**Text**
The so-called ‘Arab Spring’ was manipulated, and most likely ‘created’ by the West. But in 2011 to 2013, there was also a parallel, independent, left-wing upsurge of anti-establishment, anti-capitalist and anti-military movements. There was a struggle, and Egypt could have gone in any direction.

I will never forget that year; “the year of Morsi”. We were risking our lives, often suffering direct physical assaults. Different political factions were at each other throats. Steam was out. Passions were boiling. Nothing was certain, everything possible.

That year, while making my film, I was with a group of socialist doctors; true Marxists. They did not doubt that Egypt could go socialist, if they fought harder. I also worked with Wassim Wagdy, one of the leaders of Revolutionary Socialist Organization.

And then, everything collapsed, literally overnight. 3 July 2013.

When did I realize that everything was over? It happened in Heliopolis – in a affluent suburb of Cairo – in a park.

Stored data entries
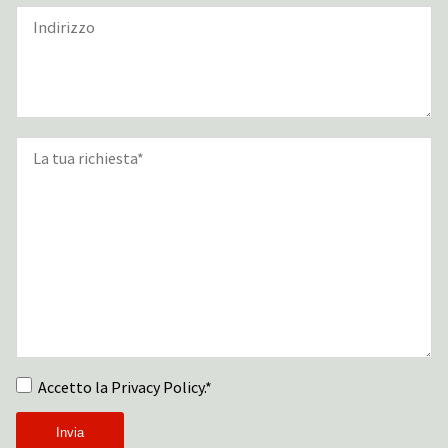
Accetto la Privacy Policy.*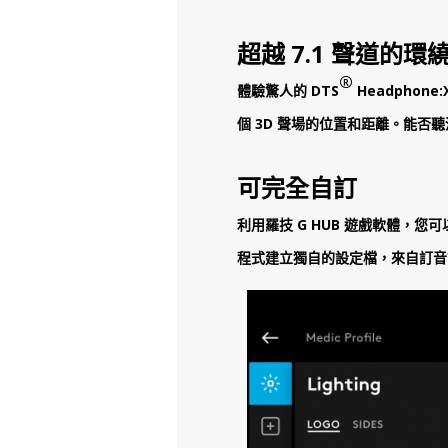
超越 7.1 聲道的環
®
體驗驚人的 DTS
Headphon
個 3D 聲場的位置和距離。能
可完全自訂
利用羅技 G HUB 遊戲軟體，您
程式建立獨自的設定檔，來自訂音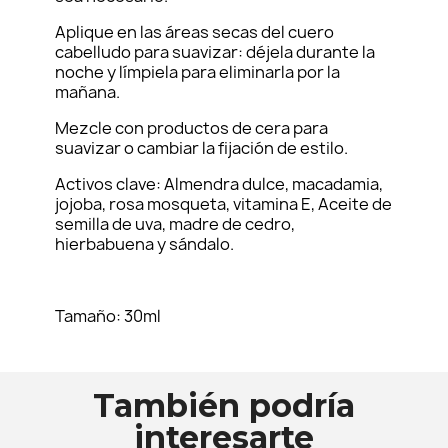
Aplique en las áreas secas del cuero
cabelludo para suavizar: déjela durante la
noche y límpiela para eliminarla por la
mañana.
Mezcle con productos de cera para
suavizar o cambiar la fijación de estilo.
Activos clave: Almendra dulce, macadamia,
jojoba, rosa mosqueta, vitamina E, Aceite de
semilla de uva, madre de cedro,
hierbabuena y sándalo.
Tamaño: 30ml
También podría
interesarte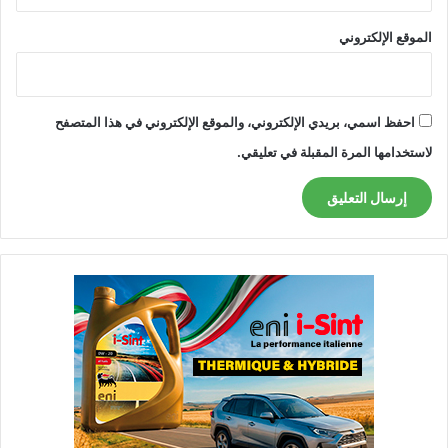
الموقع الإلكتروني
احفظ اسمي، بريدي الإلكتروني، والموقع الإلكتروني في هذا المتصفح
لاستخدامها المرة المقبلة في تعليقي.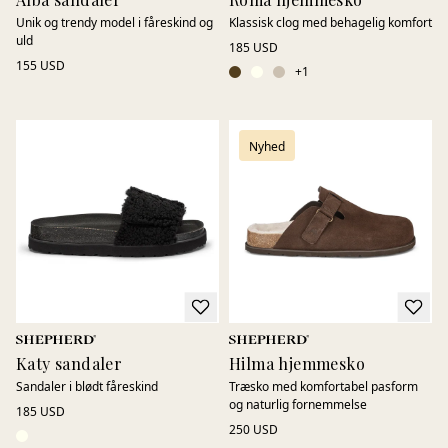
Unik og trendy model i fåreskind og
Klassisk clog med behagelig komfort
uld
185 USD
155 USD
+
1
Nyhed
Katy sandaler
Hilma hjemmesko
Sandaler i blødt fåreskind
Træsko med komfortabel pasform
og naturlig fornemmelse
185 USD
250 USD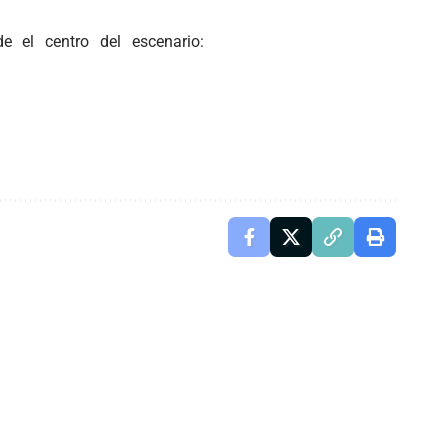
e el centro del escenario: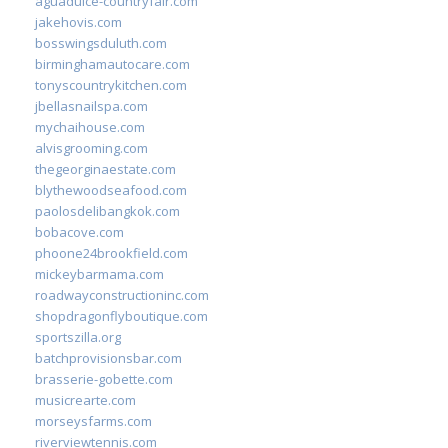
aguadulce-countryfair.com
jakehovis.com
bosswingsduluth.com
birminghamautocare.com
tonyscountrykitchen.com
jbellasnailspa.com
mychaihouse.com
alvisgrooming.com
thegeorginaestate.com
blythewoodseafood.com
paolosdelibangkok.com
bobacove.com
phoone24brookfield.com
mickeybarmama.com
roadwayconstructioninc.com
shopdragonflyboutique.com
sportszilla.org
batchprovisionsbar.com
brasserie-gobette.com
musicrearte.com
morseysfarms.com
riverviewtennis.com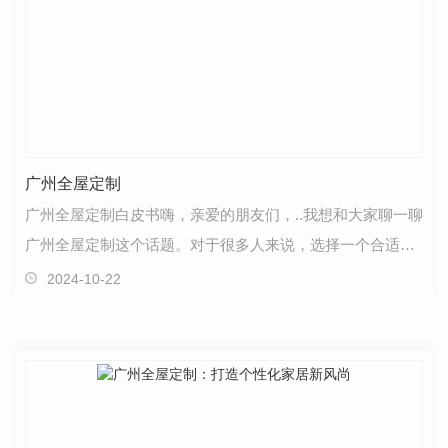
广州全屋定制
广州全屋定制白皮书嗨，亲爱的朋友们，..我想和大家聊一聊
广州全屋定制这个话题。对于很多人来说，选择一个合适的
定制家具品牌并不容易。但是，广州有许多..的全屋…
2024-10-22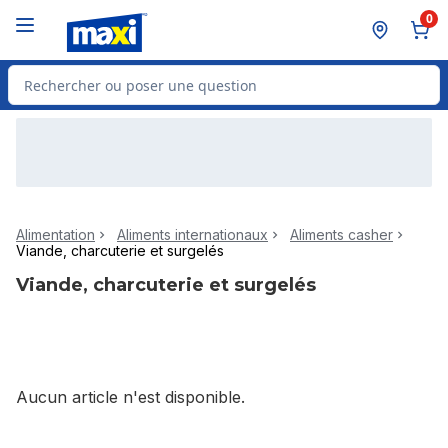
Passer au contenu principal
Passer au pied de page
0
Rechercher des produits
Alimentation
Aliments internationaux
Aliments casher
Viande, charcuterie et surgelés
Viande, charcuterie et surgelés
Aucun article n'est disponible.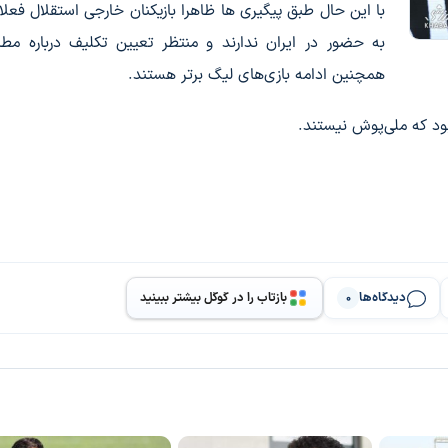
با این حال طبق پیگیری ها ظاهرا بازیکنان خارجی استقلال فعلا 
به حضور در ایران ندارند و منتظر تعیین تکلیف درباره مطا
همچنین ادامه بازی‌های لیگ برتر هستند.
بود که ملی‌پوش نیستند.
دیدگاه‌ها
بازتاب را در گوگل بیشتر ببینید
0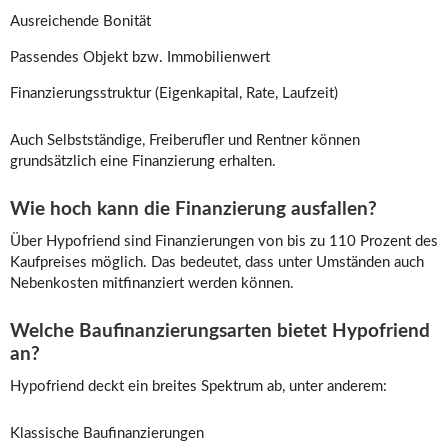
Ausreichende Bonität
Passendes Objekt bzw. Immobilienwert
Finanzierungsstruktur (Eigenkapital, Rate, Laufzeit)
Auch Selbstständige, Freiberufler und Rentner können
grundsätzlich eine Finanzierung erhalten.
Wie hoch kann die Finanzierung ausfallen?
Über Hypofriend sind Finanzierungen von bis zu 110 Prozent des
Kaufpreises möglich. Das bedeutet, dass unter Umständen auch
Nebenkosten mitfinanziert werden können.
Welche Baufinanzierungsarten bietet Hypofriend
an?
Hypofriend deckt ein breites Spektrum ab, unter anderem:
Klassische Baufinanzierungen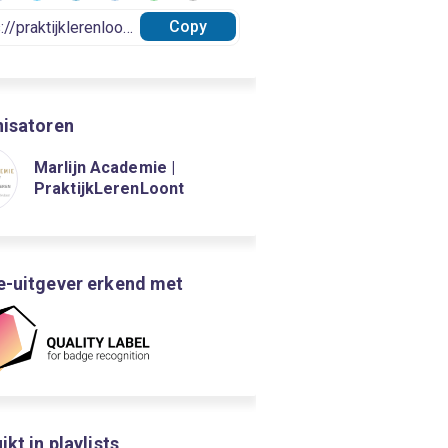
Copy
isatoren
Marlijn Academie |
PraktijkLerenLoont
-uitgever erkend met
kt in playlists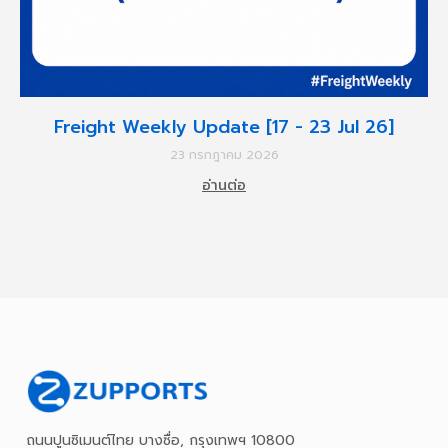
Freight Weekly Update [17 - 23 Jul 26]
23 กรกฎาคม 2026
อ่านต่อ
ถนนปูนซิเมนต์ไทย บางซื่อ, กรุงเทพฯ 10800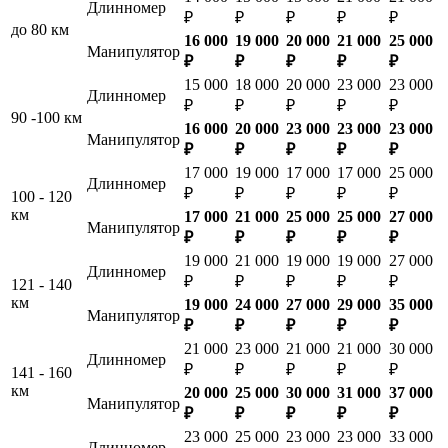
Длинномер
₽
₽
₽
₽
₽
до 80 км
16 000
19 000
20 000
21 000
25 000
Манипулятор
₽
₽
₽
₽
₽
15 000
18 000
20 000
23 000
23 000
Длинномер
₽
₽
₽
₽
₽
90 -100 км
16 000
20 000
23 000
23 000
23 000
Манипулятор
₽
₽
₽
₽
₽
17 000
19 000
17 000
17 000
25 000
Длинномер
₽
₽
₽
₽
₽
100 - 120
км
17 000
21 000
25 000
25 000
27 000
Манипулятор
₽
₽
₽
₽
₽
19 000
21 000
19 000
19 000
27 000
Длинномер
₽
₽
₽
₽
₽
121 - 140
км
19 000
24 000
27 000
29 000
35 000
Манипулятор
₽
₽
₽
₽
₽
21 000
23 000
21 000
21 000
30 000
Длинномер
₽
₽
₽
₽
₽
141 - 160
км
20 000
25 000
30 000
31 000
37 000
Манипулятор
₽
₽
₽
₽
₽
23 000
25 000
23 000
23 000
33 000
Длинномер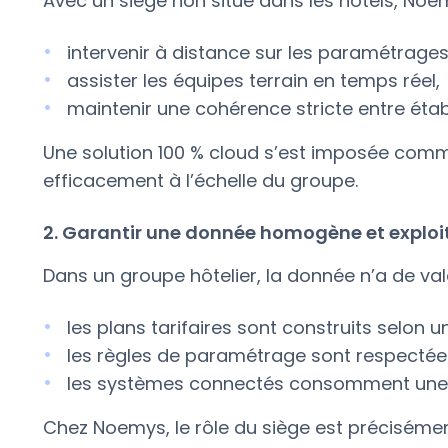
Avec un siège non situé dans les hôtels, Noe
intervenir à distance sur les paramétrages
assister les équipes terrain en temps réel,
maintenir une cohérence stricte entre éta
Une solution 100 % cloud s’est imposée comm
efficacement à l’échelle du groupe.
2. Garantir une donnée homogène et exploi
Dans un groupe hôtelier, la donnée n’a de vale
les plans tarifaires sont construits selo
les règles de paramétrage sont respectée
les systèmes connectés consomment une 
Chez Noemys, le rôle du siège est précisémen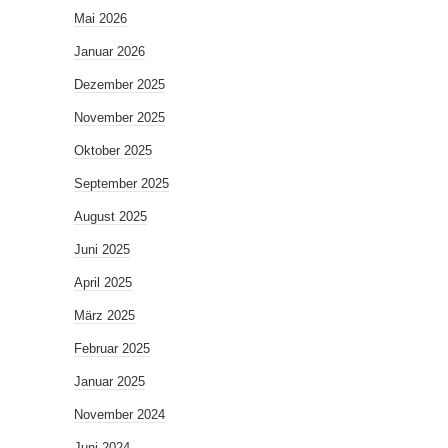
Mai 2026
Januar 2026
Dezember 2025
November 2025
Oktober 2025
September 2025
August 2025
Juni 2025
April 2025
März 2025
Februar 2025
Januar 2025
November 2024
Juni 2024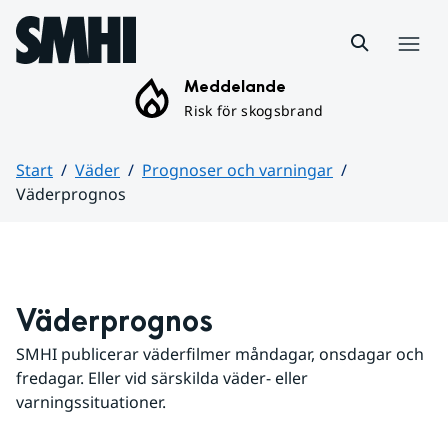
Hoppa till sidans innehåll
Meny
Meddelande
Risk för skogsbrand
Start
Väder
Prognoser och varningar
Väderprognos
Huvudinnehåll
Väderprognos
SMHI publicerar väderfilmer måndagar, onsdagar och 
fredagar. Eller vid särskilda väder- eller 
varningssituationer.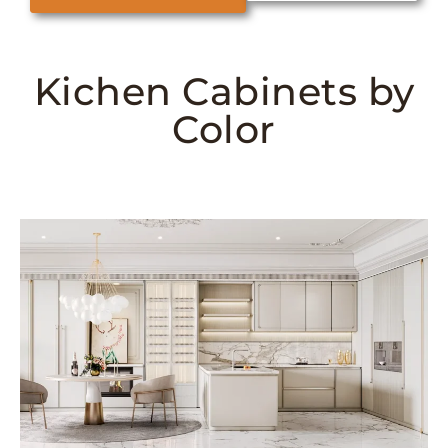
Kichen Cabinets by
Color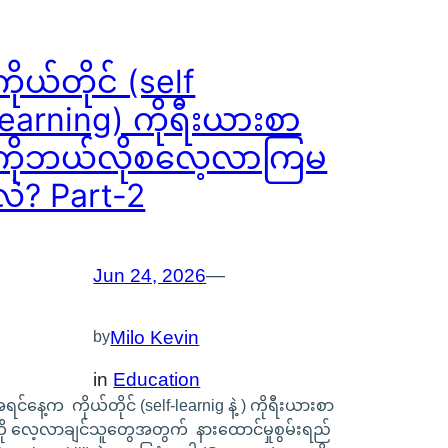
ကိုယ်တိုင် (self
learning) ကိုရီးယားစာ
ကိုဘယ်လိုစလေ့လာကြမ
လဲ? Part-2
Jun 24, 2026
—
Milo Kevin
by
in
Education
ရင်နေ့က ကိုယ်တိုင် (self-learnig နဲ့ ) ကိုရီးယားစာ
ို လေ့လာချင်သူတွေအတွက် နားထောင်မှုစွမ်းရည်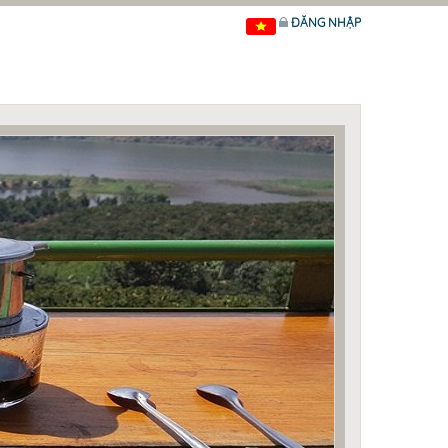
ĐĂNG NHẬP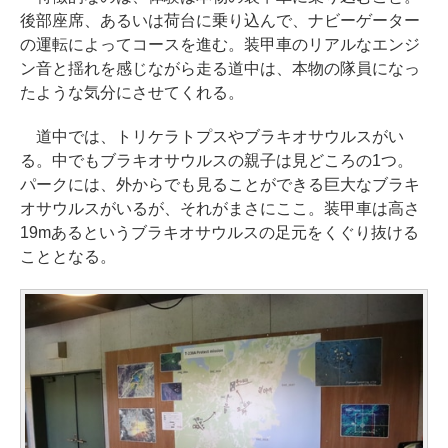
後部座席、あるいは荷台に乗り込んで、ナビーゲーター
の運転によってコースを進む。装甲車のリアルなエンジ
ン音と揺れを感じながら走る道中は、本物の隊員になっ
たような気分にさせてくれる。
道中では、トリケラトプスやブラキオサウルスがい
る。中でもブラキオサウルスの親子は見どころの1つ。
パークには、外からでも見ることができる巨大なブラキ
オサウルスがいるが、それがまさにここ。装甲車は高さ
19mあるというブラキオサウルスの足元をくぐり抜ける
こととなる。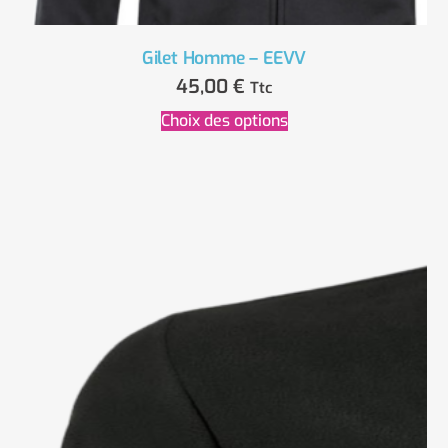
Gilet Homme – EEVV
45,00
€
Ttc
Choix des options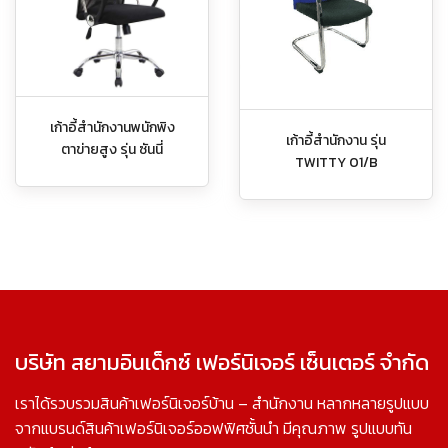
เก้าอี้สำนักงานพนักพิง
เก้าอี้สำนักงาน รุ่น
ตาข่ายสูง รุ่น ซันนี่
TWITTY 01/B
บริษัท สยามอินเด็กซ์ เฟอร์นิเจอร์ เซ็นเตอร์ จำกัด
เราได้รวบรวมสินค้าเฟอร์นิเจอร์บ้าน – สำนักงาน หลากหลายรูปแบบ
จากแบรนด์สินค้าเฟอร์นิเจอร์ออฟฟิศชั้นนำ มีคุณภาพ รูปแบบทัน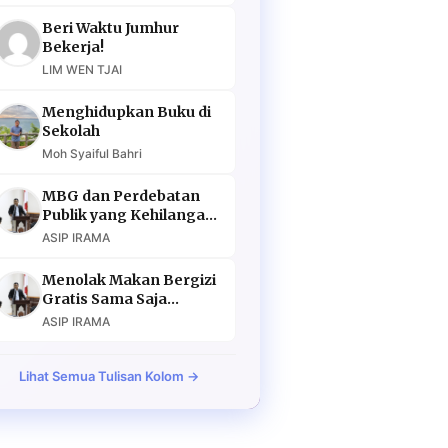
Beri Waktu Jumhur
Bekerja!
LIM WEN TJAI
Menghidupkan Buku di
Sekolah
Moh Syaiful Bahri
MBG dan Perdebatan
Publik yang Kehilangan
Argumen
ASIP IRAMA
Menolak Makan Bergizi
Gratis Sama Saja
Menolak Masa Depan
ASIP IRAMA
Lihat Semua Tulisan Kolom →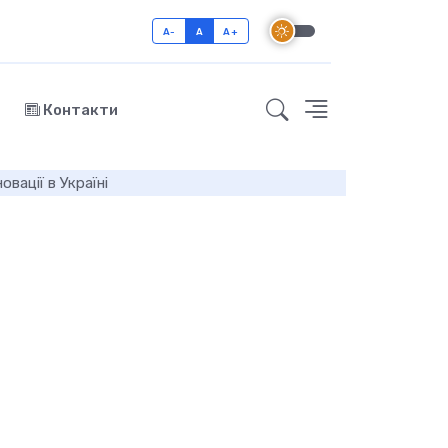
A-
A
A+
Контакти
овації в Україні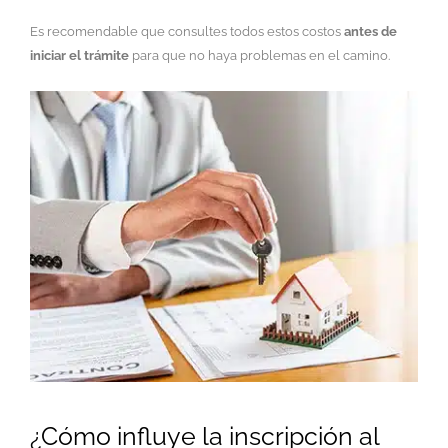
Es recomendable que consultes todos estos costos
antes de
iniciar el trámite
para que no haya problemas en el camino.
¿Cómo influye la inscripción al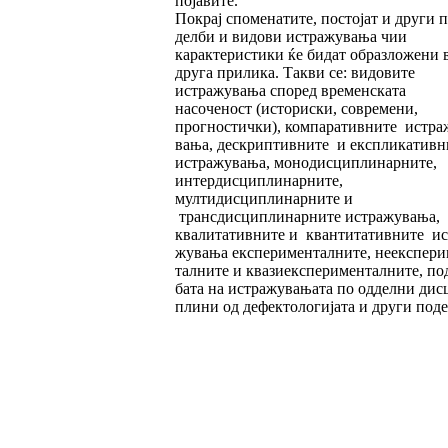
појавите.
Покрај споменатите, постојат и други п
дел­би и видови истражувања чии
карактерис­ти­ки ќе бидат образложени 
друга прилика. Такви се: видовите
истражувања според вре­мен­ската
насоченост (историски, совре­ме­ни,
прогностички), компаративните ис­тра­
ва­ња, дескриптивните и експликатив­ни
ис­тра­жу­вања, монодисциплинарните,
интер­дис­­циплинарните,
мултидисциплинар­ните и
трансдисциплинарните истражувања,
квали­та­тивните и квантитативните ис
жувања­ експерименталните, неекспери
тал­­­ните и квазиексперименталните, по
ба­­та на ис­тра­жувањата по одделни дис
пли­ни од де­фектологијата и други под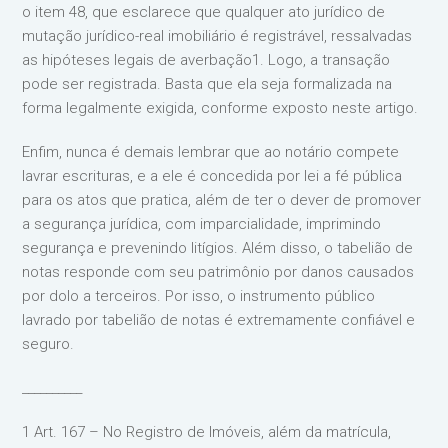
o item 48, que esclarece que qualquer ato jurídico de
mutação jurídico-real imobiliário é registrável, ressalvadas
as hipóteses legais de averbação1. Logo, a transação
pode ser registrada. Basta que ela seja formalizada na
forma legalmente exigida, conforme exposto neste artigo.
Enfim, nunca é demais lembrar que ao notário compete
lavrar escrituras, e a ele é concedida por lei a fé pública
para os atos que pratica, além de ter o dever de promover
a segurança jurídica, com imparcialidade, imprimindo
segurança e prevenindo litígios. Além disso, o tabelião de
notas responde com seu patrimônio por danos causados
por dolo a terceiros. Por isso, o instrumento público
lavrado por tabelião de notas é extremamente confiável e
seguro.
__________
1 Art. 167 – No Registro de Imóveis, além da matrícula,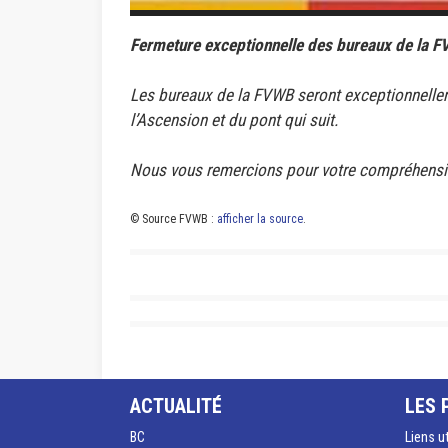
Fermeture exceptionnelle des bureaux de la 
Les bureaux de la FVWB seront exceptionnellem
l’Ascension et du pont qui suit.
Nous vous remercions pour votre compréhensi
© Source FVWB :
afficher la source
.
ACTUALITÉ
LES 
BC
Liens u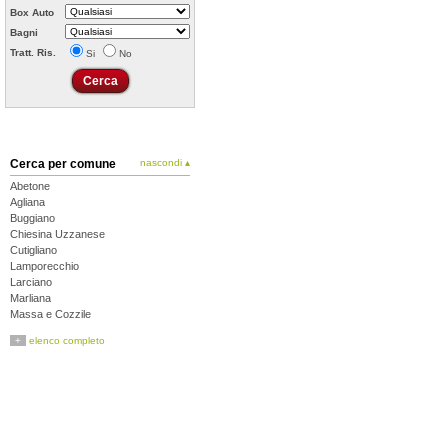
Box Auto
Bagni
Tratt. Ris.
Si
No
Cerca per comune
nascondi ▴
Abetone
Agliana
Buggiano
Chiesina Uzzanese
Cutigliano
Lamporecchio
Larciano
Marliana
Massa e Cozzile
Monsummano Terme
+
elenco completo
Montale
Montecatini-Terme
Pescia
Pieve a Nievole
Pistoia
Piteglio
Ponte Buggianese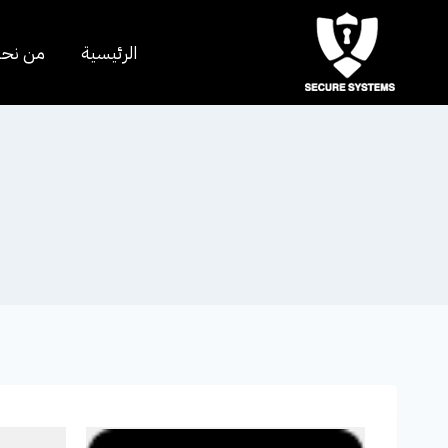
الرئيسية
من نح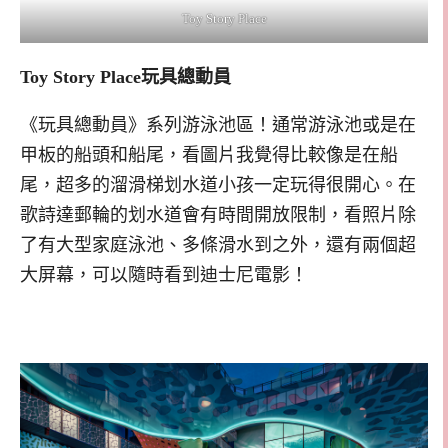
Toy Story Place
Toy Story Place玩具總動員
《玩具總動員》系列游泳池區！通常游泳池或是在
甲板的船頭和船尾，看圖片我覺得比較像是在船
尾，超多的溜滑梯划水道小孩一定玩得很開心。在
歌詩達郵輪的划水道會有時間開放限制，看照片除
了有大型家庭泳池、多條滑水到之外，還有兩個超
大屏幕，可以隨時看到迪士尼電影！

**Apply what you read**
[A] In the Egypt text, starting with "The so-called ‘Arab" and going on through "3 July 2013.", substitute "fell apart" for "collapsed" and give that passage again.
[B] Continue the Egypt text from the point where it stops.

**Task-by-task answers**
[A]
The so-called ‘Arab Spring’ was manipulated, and most likely ‘created’ by the West. But in 2011 to 2013, there was also a parallel, independent, left-wing upsurge of anti-establishment, anti-capitalist and anti-military movements. There was a struggle, and Egypt could have gone in any direction.

I will never forget that year; “the year of Morsi”. We were risking our lives, often suffering direct physical assaults. Different political factions were at each other throats. Steam was out. Passions were boiling. Nothing was certain, everything possible.

That year, while making my film, I was with a group of socialist doctors; true Marxists. They did not doubt that Egypt could go socialist, if they fought harder. I also worked with Wassim Wagdy, one of the leaders of Revolutionary Socialist Organization.

And then, everything fell apart, literally overnight. 3 July 2013.

[B]
Hundreds of rich families went to celebrate the coup, wearing T-shirts depicting el-Sisi and his cronies. It looked like some historic photos from 9-11-1973 – from the days when the coup perpetrated by General Pinochet against President Allende in Chile. It was different, of course it was; but it looked the same. US-sponsored coups always look the same. And so do the faces of the elites that support them!

I read about the demise of Morsi onboard MEA, from Istanbul to Beirut. I felt immense sadness. I did not know why, precisely. Certainly, it was not for the Mr. Morsi’s reign. But most likely it was for that time, for that hope that was now totally choked and abandoned. For the days when ‘everything was possible’; when people were ready and willing to fight for their country.

Egypt is a ‘failed’ state now. Scared, frustrated, poor and totally corrupt. A state that is devouring its own people.

When I go to one of countless slums of Cairo, these days, people look at me with open hate. They see me as a foreigner, as someone who helped to throw them back to hopelessness and misery. Of course, they don’t know that several years ago I fought for them, at least as a filmmaker, side-by-side with their nation’s socialist vanguard.

I also feel sadness for Morsi the man, if not Morsi the president. I somehow sense that the patriotic poem that he read before collapsing and dying, came straight from his heart.

In one single year when he governed, he did his best. His best was not good enough. He failed.

But he did not deserve to die like this, muzzled and humiliated, in a cage!

He deserved better. And his country, Egypt, deserves much, much better, damn it!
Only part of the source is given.